WTI crude oil:
February WTI crude oil advanced 23 cents on volume of 954,336 contracts. Total open interest increased by 8,180, which relative to volume is approximately 55% below average. The February contract accounted for a loss of 24,101 of open interest. As this report is being compiled on January 9, the February contract is trading $1.61 lower or -2.98%.
For the past couple weeks, crude has been trading in a narrow range and has made two attempts to break out. First on December 12, then on January 3. On January 3 the February contract advanced to a high of 55.24, but closed $1.39 lower on heavy volume of 1,434,526 while total open interest increased by 24,959.
The COT report released on Friday revealed that managed money liquidated 821 of their long positions and added 4,721 to their short positions. Commercial interests added 30,865 to their long positions and also added 35,538 to their short positions. This left managed money long crude oil by a ratio of 4.65:1, though this is down from the previous week of 4.97:1 and the ratio two weeks ago of 4.89:1. Still, this is a very high ratio, which means there is ample selling pressure if prices continue to move lower as we expect.
On January 9, the February contract has made a low of $52.25, which is slightly above the low going back to December 22 of 52.08. We think it is likely that February crude will generate a short term sell signal and for this to occur the daily high must be below OIA’s key pivot point for January 9 of $52.16. We have no recommendation at this juncture.
Natural gas: On January 4, February and March 2017 New York natural gas futures generated short and intermediate term sell signals.
February natural gas gained 1.2 cents on volume of 387,639 contracts. Total open interest increased by 2,086 contracts, which relative to volume is approximately 70% below average. The February contract accounted for a loss of 4,278 of open interest. As this report is being compiled on January 9, the February contract is trading sharply lower, down 16.7 cents or -5.08% and trading below its 200 day moving average of 3.251.
The COT report released on Friday revealed that managed money added 6,846 to their long positions and also added 9,387 to their short positions. Commercial interests added 5,289 to their long positions and also added 4,979 to their short positions. This left managed money long by a stratospheric 2.68:1, down from 2.87:1 and the ratio two weeks ago of 2.70:1.
Still, similar to crude oil this is an extremely high ratio of longs to shorts and on January 9, prices have moved to their lowest levels ($3.108) since November 23 (3.067). The danger is there are huge numbers of speculative longs that are showing substantial losses. To put a finer point on this: on January 3, February natural gas declined by a massive 39.7 cents on volume of 609,277 contracts. However, despite this massive collapse in futures, total open interest declined only 19,502, which is approximately 10% above average.

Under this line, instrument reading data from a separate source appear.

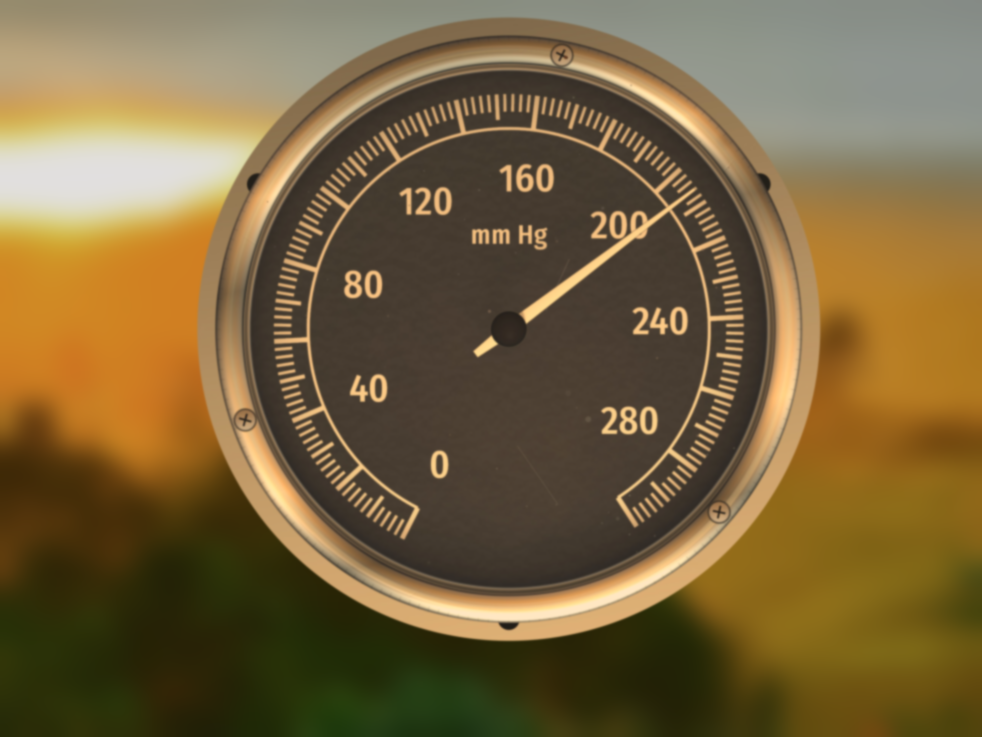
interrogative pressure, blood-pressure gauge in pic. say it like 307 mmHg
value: 206 mmHg
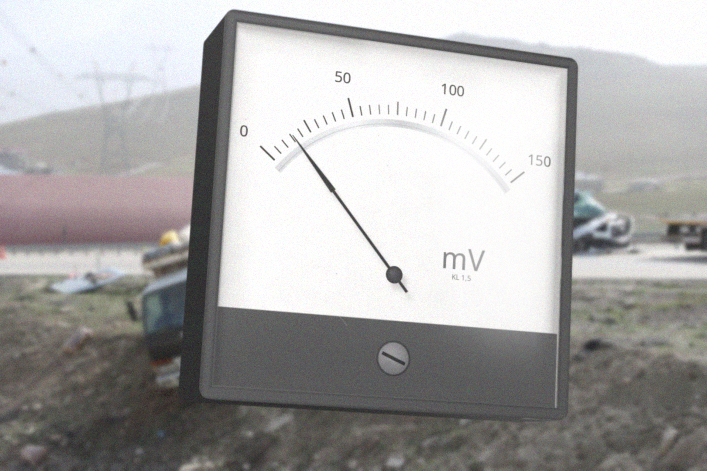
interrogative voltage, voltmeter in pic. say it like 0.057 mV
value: 15 mV
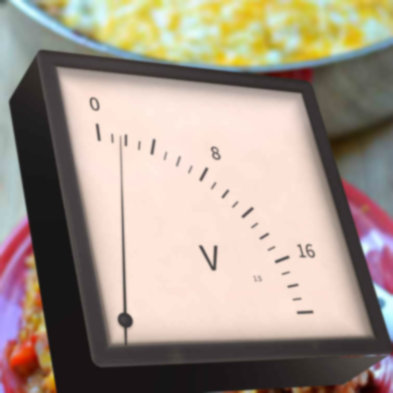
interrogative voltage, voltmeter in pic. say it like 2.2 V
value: 1.5 V
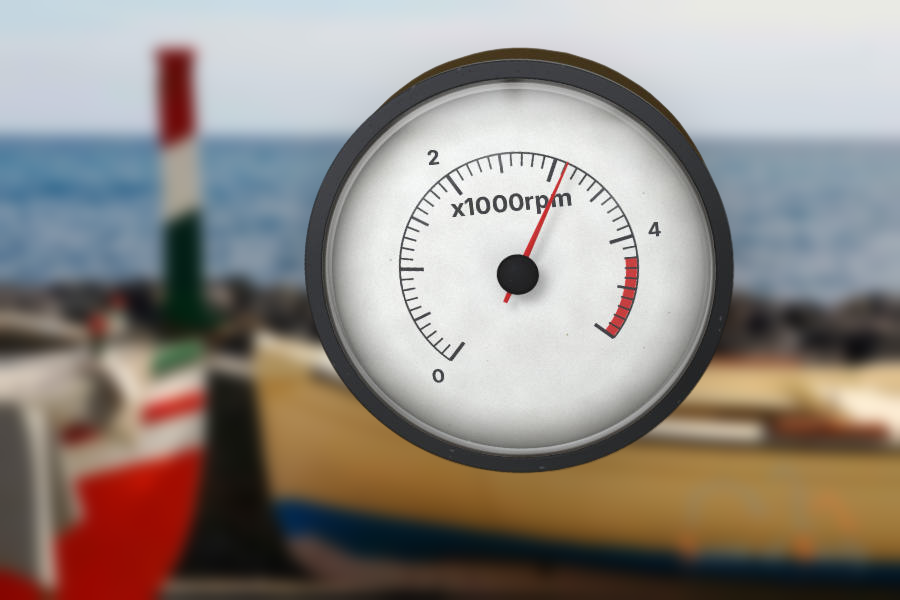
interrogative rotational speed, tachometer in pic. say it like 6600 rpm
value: 3100 rpm
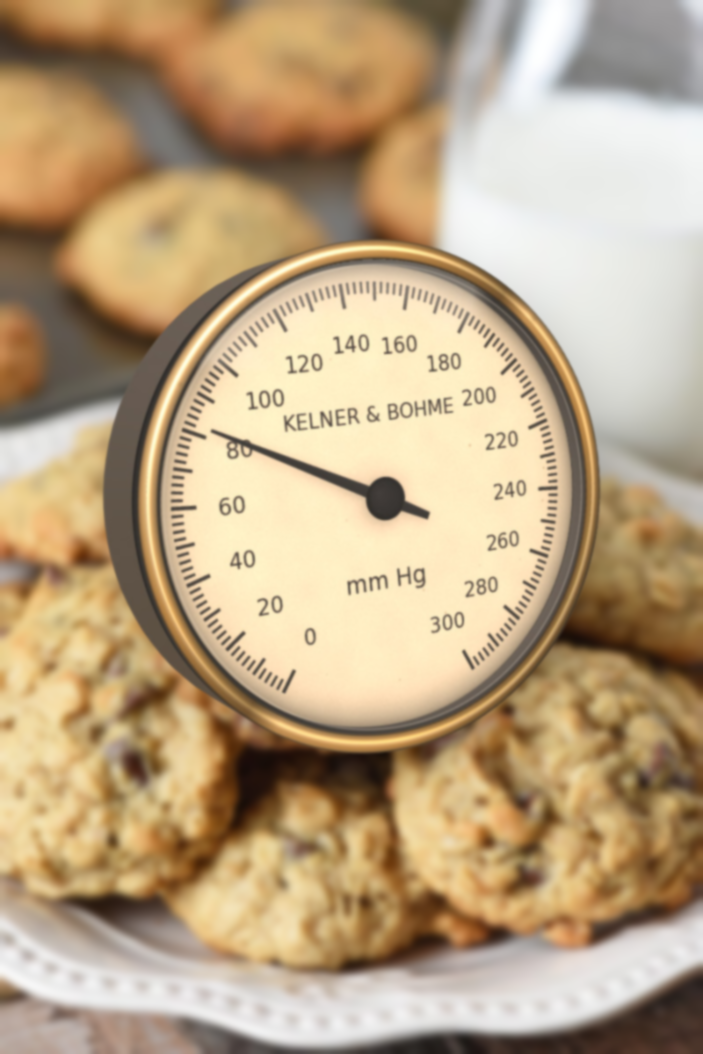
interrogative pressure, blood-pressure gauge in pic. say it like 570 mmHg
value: 82 mmHg
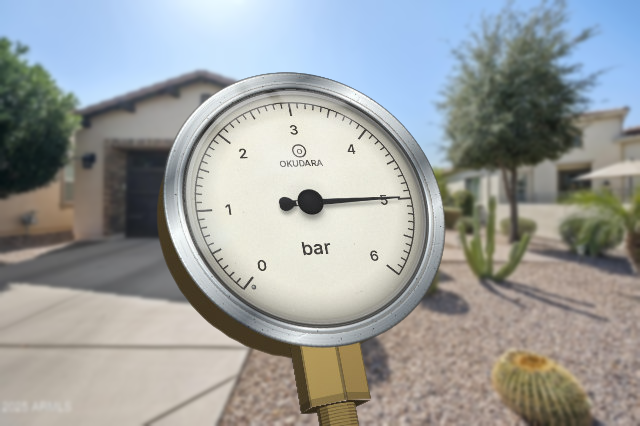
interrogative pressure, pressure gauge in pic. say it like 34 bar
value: 5 bar
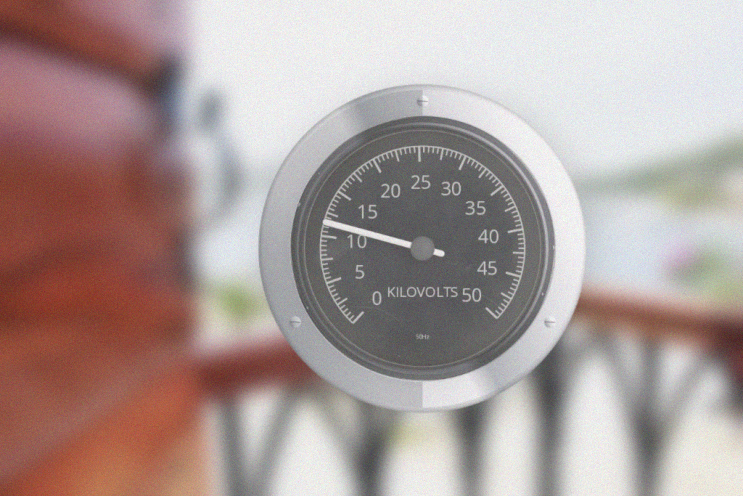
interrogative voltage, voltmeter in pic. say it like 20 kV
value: 11.5 kV
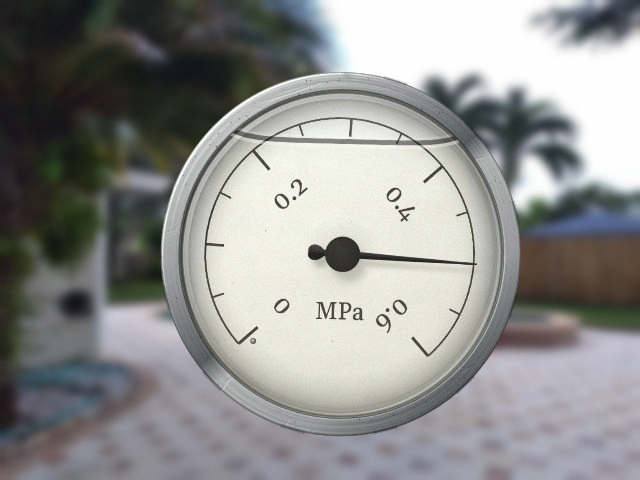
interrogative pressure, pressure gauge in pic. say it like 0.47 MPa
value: 0.5 MPa
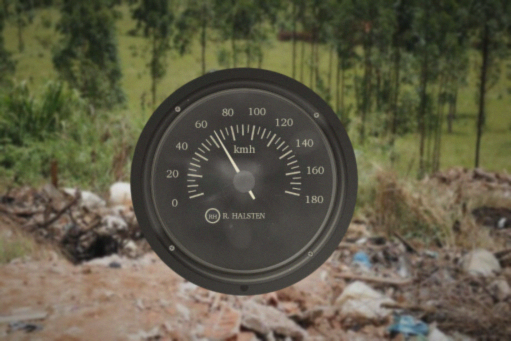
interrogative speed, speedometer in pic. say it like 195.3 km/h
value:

In other words despite the massive, decline large numbers of speculators were hanging on. The low made on January 3 was 3.267 and natural gas is currently trading approximately 16 cents below this number. On December 30 when February natural gas lost 7.8 cents on volume of 249,937 contracts, total open interest increased by 7,783, which again confirms that longs were not liquidating. The low made on December 30 was 3.690, or approximately 59 cents above today’s print. We think a test of the November 9 low of 2.766 is likely in the weeks ahead. Stand aside.

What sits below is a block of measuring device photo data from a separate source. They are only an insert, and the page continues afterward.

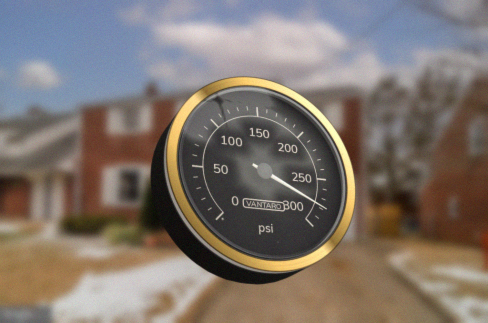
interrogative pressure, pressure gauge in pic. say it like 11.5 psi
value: 280 psi
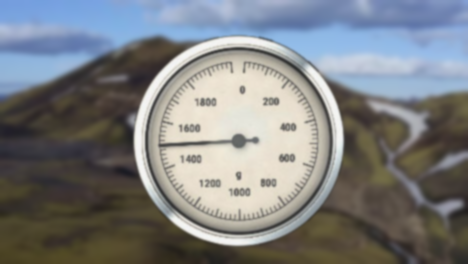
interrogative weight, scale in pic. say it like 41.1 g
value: 1500 g
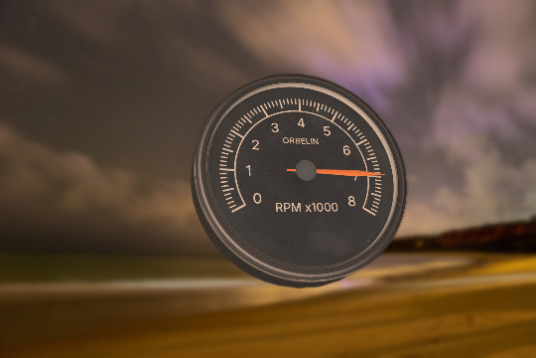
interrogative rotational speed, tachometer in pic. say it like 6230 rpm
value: 7000 rpm
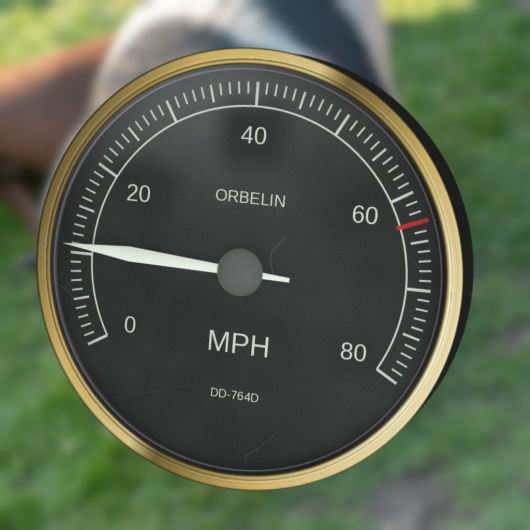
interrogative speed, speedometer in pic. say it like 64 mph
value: 11 mph
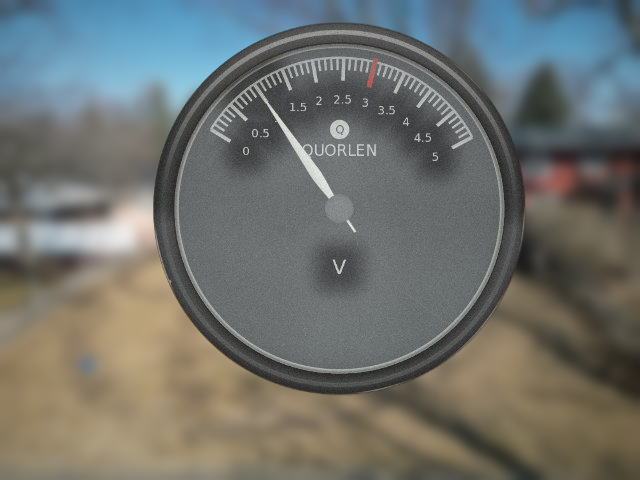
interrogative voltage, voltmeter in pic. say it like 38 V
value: 1 V
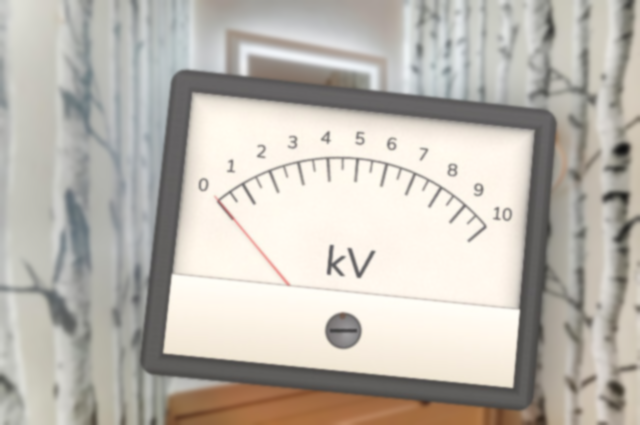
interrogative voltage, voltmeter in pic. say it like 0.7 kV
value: 0 kV
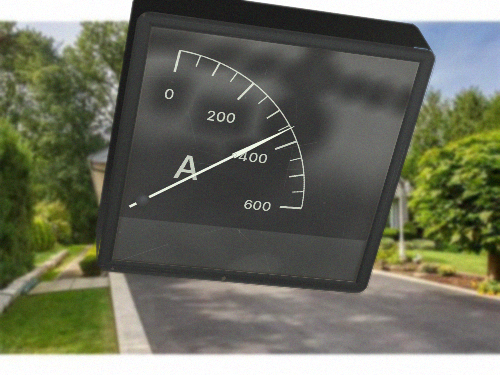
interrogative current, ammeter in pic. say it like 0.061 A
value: 350 A
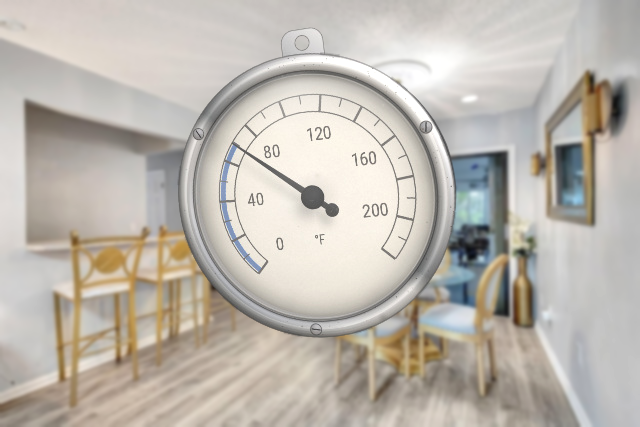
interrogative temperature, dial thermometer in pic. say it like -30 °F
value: 70 °F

The March dollar index advanced 68.1 points on volume of 38,362 contracts. Total open interest increased only 202 contracts, which relative to volume is approximately 70% below average. On January 5, the March contract lost 1.181 points on volume of 60,921 and total open interest declined by 1,639.
The March contract is getting close to generating a short term sell signal and this will occur if the daily high is below OIA’s key pivot point for January 9 of 101.952. The COT report released on Friday revealed that managed money added 2,204 to their long positions and liquidated 6,314 of their short positions.. This left managed money long the dollar index by a ratio of 2.24:1, up substantially from the previous week of 1.46:1 and the ratio two weeks ago of 1.65:1.
The dollar index is undergoing a typical pullback and the catalyst for this has been strength in the euro and yen, although both of these remain on short and intermediate term sell signals. We see the pullback as temporary and a retreat to the 50 day moving average of 100.860 cannot be ruled out. After a sufficient number of speculative longs have been shaken out of the market, we expect the dollar index to resume its advance, especially when the 10 year treasury note begins to decline again.
Currently, the 10 year note is on a short term buy signal buy signal (January 5), but an intermediate term sell signal. However, the 10 year is loaded with speculative shorts, therefore a sharp rally is possible from here.
Canadian dollar: On January 6, the March 2017 Canadian dollar generated short and intermediate term buy signals. We have no recommendation.